Transforming the Desert into a Food Forest With Treebog

The Treebog Concept

The Treebog is a conceptual approach to decentralized sanitation. A Treebog
is a compost toilet that can be self-built and self-managed, and can
safely convert toilet ‘wastes’ into biological resources – trees, shrubs, other
plants and soil.

Although this is a simple concept Treebogs should not be constructed without
reference to the local culture and conditions, as well as the materials available
and the resources at hand.

Treebog is simply defined as a raised, platform-mounted, toilet cubicle,
closely surrounded by densely planted and heavily mulched trees and
shrubs. The trees and mulch are integral to the effective functioning of the Treebog
In terms of its structure, there are many possibilities when people self-build,
using local resources

The Treebog has a soil surface compost chamber – not a below-ground pit
As there is no pit, the mixing of liquids and solids does not occur within the
Treebog helps to prevent odor nuisance.


The enclosure underneath the raised platform, the composting chamber is
surrounded by a double layer of chicken wire. This double layer is filled with
straw or some other carbon-rich material. In Senegal where straw is too
valuable as animal fodder, they use peanut shells. The chicken wire mesh also
acts as a visual screen.

The Platform is mounted, directly above a compost pile
The Treebog cubicle can have either a toilet seat or a squatting platform
whilst directly below this raised platform, in the compost chamber, is the
a compost pile, onto which the daily offerings are deposited.
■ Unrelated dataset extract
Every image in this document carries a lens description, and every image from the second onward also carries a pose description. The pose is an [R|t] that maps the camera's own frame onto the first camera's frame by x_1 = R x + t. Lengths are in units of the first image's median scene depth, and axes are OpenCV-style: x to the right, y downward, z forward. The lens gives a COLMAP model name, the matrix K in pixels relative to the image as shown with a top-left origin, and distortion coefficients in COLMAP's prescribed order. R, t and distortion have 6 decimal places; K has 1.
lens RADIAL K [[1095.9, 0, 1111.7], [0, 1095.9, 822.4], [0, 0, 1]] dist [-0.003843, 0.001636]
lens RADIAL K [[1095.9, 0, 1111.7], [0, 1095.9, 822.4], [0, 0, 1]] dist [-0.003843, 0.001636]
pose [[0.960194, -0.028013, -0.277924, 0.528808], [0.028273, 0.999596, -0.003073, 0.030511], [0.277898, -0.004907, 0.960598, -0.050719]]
This simple use of gravity, to create the compost pile underneath the cubicle,
results in users only ever having to move the pile when it has fully
decomposed into compost, users never have to move any non-composted
material.

Separation of liquids and solids
The feces deposited in a Treebog form the compost pile, and the liquids
drain off this pile, soaking into the surrounding earth, into the root zone of
the planted trees.

A Treebog directly integrates sanitation with resource production
Different species of trees provide various yields: fruit and nuts, fodder crops,
firewood, pole wood for building, mulch, and the material for charcoal
production.


If we use plants like bamboo or trees which can be coppiced to produce
pole wood we can use this to build more Treebogs
Thus the Treebog is a sanitation methodology that creates both soil and
biomass resources, enabling people to take control of, and benefit from
having their sanitation needs to be met naturally, often with a self-built Treebog
structure

Ventilation and Airflow for Aerobic Decomposition
Ventilation is of crucial importance within a Treebog to maintain aerobic
conditions in the compost pile underneath the Treebog Platform.
Only with good ventilation can aerobic composting occur.

This airflow enhances the breakdown of the solids in a microbial degradation
process. Having non-airtight sides of the chamber underneath the Treebog
platform helps to keep the process aerobic.
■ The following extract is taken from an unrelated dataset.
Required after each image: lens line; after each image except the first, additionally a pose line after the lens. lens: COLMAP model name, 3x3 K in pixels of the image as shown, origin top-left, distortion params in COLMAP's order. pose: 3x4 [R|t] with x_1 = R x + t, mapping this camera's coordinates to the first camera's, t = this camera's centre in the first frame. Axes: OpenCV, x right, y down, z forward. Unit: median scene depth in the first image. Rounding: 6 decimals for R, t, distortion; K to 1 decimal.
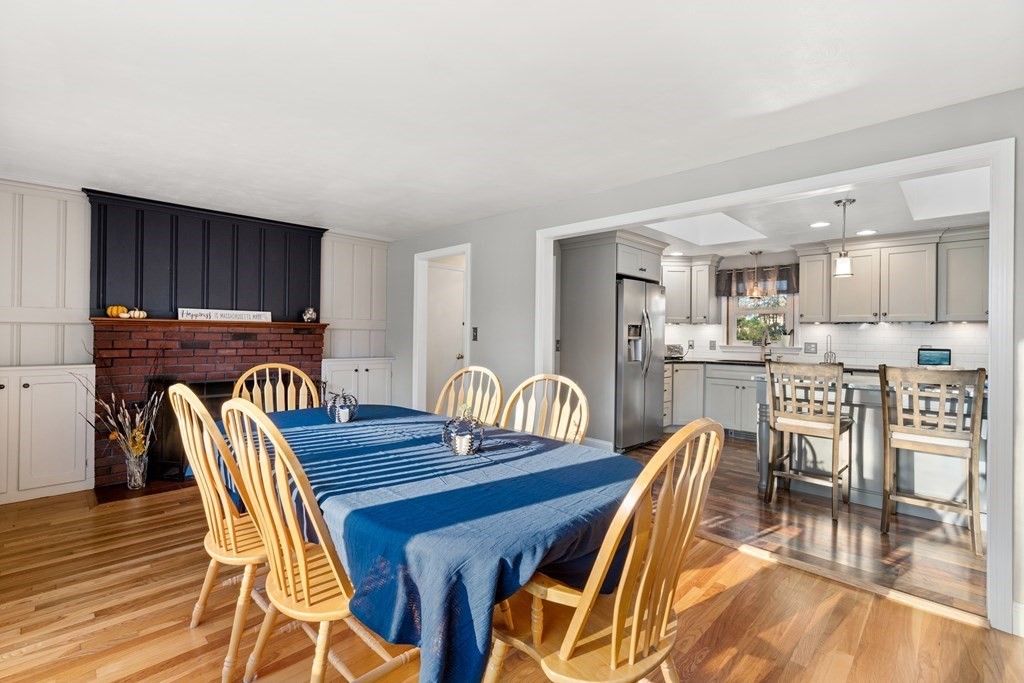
lens RADIAL K [[465.2, 0, 506.2], [0, 465.2, 332.6], [0, 0, 1]] dist [-0.002990, 0.000513]
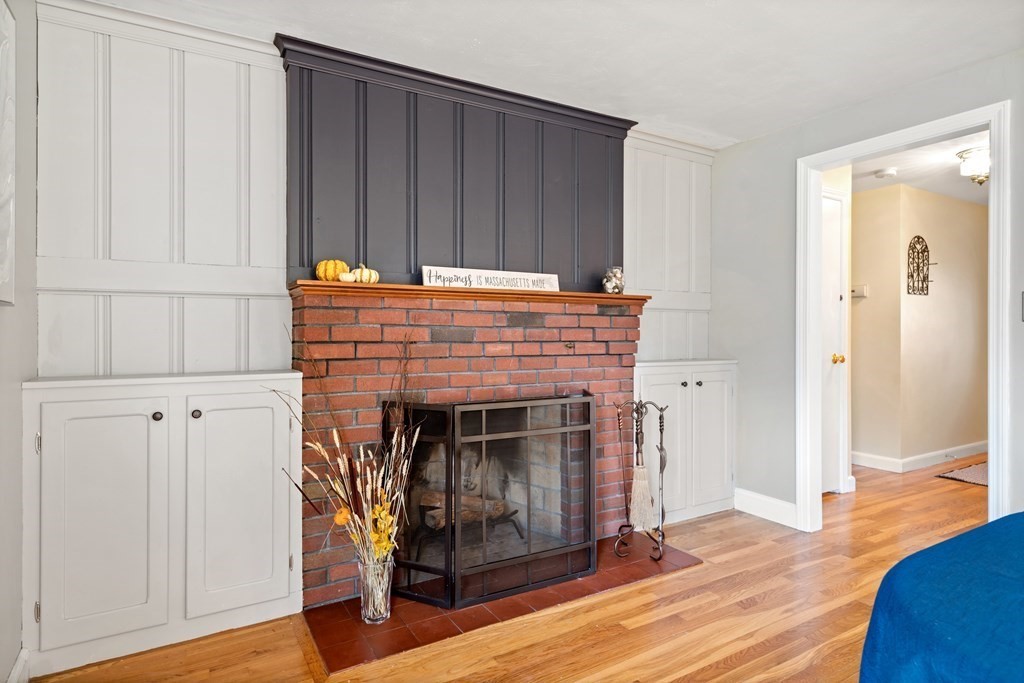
lens RADIAL K [[578.7, 0, 509.8], [0, 578.7, 329.7], [0, 0, 1]] dist [0.003141, 0.000814]
pose [[0.966393, -0.011084, -0.256829, -0.456637], [0.011124, 0.999937, -0.001297, 0.022845], [0.256827, -0.001604, 0.966456, 0.402685]]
Some people use chicken wire, but others in the UK have used hazel/willow
hurdles or overlapping wooden slats which allow good airflow.
Many Treebogs have straw stuffed between the chicken wire, and others have
woodchip, and in Senegal peanut shells have been used effectively (in the
role of carbon source) filling the space between a double chicken wire screen.

Treebogs have also been fitted with a black plastic pipe (in effect a chimney)
which connects the composting chamber underneath the platform with the
the air above it.

The black plastic pipe warming in the sun creating heats the air in the pipe
causing it to rise to create an airflow that pulls air through the composting
Chamber.

We are looking towards other kinds of projects in order to serve the people here better, and with some guidance from Jay Abrahams, we have decided to build the first Treebog composting toilet here in the Kakuma Refugee Camp.

I attended the Re-AllianceTreebog Webinar and feel that Treebog will be a great benefit to us in the camp. With Treebog we are able to give people a simple form of regenerative sanitation which builds soils, shades from the sun, as well as many products from the planted trees, fruits, nuts and fuel wood as well as poles for building with, and so help us to transform the desert into a Food Forest or Forest Garden.

We manage to install 5 Treebogs in different areas of Kakuma Refugee camp, such as Kakuma 1, Kakuma 2, and Kakuma 3 planning to build in Kakuma 4 and kaloboyei Settlement.